• [Reading text]:
%%
In his Autobiografia, after mentioning his appointment as the director of the National Library in 1955 Borges explains: “The following year I received a new satisfaction, by being named professor of English and North American literature at the University of Buenos Aires. Other candidates had sent detailed accounts of their translations, articles, conferences, and other accomplishments. I limited myself to the following declaration: ‘Without realizing it, I have been preparing for this position my entire life.’ That simple statement had the desired effect. They hired me, and I spent twelve happy years at the university.”
The 25 classes presented in this book were recorded by a small group of students of English literature so that other students, who couldn’t attend class because they were working, would be able to study the the material. The transcriptions of these recordings, produced by the same students, form the basis of this book.
The tapes have been lost; they were probably used to tape other classes, in other subjects. Such carelessness might seem unpardonable today. However, we need to understand that in 1966 – the year these lectures were given- Jorges Luis Borges was not yet considered the indisputable genius he is today. For many in his class, Borges –though an eminent writer and director of the National Library –must have simply been one more professor. The transcriptions of the classes, therefore, were made for the purposes of studying the material, and were probably done quickly in order to prepare for the exam.
%%
• [Data entries]:
%%
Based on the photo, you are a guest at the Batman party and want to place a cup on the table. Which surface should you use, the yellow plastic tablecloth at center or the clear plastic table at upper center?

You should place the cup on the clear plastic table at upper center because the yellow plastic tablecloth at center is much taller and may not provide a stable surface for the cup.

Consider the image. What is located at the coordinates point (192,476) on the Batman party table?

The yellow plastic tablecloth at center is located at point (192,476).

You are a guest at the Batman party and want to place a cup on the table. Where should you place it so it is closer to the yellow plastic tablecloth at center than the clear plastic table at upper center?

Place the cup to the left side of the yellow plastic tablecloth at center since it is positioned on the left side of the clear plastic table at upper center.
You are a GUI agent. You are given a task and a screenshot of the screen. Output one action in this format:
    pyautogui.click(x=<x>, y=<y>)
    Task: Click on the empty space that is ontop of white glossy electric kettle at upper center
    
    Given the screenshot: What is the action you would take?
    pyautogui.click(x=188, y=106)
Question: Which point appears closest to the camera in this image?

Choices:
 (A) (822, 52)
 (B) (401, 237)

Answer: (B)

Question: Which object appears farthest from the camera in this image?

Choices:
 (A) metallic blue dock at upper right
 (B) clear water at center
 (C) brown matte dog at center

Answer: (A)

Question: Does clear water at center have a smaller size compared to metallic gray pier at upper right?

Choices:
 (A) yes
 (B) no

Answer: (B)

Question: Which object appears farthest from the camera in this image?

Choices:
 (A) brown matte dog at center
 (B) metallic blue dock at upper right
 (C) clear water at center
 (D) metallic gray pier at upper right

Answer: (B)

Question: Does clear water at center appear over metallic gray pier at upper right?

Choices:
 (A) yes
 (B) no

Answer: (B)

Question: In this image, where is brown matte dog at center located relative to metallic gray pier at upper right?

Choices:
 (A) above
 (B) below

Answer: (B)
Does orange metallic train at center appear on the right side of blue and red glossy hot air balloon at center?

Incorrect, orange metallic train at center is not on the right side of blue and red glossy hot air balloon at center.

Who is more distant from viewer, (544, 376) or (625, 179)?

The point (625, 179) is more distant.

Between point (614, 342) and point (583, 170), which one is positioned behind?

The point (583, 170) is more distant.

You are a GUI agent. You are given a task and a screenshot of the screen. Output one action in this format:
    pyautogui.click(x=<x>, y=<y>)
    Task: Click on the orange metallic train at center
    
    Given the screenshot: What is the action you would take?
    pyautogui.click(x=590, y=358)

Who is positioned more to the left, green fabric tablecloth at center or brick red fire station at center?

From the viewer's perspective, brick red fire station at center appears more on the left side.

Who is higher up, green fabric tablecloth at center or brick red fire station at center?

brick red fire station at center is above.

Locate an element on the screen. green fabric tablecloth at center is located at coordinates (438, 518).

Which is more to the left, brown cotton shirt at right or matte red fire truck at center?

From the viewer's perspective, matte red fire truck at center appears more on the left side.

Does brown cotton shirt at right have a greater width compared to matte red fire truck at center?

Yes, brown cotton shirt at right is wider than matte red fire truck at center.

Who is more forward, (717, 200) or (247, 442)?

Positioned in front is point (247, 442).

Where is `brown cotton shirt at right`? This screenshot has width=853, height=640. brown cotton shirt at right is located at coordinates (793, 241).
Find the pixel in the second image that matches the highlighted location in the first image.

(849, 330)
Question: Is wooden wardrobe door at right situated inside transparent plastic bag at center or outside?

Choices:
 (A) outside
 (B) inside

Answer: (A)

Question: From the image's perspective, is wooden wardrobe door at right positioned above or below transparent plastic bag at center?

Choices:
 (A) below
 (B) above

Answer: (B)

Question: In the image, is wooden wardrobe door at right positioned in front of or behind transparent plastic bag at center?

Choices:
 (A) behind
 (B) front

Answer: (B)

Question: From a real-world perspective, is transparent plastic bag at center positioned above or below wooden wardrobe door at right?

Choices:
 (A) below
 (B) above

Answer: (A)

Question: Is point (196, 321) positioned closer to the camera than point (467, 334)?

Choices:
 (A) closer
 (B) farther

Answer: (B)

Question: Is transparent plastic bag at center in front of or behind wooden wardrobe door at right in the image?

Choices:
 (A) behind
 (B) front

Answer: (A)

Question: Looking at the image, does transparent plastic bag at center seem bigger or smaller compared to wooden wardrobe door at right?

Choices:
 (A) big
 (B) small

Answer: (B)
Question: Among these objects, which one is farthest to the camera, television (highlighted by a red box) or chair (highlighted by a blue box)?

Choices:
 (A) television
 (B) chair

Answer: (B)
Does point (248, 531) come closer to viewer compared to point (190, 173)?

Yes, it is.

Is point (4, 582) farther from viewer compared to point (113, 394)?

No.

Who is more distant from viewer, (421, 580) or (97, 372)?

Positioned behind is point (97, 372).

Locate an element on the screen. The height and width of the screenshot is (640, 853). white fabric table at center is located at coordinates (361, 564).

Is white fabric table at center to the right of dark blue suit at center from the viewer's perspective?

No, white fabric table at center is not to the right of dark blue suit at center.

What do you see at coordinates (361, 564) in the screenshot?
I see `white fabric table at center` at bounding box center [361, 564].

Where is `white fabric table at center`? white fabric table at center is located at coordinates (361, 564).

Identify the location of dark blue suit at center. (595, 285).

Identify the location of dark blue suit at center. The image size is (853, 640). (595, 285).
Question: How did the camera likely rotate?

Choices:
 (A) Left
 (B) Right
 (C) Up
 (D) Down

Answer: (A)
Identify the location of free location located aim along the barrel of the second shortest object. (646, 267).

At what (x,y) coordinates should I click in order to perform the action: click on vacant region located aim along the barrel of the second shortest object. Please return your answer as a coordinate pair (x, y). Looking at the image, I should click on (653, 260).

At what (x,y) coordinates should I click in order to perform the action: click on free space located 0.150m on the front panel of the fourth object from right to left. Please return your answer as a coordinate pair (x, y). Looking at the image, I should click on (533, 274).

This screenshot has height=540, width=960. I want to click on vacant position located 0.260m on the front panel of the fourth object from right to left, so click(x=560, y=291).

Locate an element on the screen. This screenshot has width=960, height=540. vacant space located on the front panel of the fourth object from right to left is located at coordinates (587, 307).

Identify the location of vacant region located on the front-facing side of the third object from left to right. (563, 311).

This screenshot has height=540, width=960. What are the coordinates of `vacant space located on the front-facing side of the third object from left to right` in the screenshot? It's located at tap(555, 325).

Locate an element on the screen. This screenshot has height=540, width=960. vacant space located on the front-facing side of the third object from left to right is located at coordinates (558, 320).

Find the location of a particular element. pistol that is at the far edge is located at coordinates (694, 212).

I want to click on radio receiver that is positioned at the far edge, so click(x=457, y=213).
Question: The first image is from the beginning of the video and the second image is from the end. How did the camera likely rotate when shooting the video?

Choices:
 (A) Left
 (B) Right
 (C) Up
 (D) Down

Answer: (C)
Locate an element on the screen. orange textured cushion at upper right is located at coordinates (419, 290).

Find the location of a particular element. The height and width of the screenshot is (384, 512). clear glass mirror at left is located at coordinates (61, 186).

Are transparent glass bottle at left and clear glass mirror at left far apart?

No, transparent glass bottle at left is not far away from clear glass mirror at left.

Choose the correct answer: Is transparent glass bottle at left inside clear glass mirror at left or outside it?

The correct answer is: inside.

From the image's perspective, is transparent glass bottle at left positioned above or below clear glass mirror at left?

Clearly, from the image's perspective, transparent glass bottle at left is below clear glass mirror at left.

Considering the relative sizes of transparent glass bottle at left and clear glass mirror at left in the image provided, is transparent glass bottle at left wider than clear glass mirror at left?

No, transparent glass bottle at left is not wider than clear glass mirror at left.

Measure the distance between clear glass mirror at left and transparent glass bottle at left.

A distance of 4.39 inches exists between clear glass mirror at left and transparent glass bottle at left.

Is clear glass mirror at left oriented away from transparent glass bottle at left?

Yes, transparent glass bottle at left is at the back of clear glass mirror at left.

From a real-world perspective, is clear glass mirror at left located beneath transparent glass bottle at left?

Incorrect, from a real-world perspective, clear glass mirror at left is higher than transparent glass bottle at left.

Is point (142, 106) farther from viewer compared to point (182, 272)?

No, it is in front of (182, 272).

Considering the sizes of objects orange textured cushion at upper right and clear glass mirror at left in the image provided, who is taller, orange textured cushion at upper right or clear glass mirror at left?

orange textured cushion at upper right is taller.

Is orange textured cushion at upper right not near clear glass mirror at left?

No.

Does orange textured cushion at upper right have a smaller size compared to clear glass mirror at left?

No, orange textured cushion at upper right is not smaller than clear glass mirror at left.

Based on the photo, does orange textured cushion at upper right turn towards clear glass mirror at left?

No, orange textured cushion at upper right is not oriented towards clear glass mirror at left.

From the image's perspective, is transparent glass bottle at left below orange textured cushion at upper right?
%%
• [Exercises to complete]:
1/ Decide whether each statement agrees with the passage on Borges's lectures, and answer yes or no with the deciding words from that passage quoted exactly.
(a) Borges was appointed director of the National Library in 1955.
(b) The tapes of the classes are still kept.
(c) The book presents 30 classes.
2/ Answer these questions using the passage on Borges's lectures.
(a) How many years did Borges spend at the university?
(b) Who produced the transcriptions of the recordings?
(c) What were the tapes probably used for?
3/ Resume the passage on Borges's lectures from where it stops.

• [Task-by-task answers]:
1/
(a) Yes: "his appointment as the director of the National Library in 1955"
(b) No: "The tapes have been lost"
(c) No: "The 25 classes presented in this book"

2/
(a) Twelve years.
(b) The same small group of English literature students who recorded the classes.
(c) To tape other classes, in other subjects.

3/
We might, in fact, be grateful for this: there was no attempt to modify Borges’s spoken language, nor edit his sentences, which have thus reached us intact with their repetitions and their platitudes This fidelity can be verified by comparing Borges’s language here with that of other texts of his oral discourse, such as his many lectures and published interviews. The transcribers also made certain to note under the transcription of each class the phrase: “A faithful version.” This faithfulness was maintained, fortunately, not only in Borges’s discourse, but also in asides and colloquialisms the professor used to address his students.
Editing this book was like running after a Borges who was constantly getting lost among the books in a library – disappearing around corner after corner of a vast labyrinth. As soon as we had found a date or a biography we were looking for, Borges would race ahead and vanish behind an unknown personage or an obscure Oriental legend. When, after looking long and hard, we found him again, he would toss us an anecdote without a date, a quote from an author, and again we would watch him disappear, escaping through the crack of a door left ajar o between rows of shelves and racks. In order to recover his words we followed him through the pages of innumerable encyclopedias and rooms of the National Library in Buenos Aires; we searched for him in the pages of the books he wrote and in dozens of lectures and interviews he gave; we found him in his nostalgia for Latin, in the Norse sagas, and in the memories of his colleagues and friends. By the time we finally completed our task, we had traversed more than two thousand years of history, the seven seas, and the five continents. But Borges kept fleeing from us, calm and smiling. Running from ancient India to medieval Europe hadn’t tired him out. Traveling from Caedmon to Coleridge was, for him, an everyday affair.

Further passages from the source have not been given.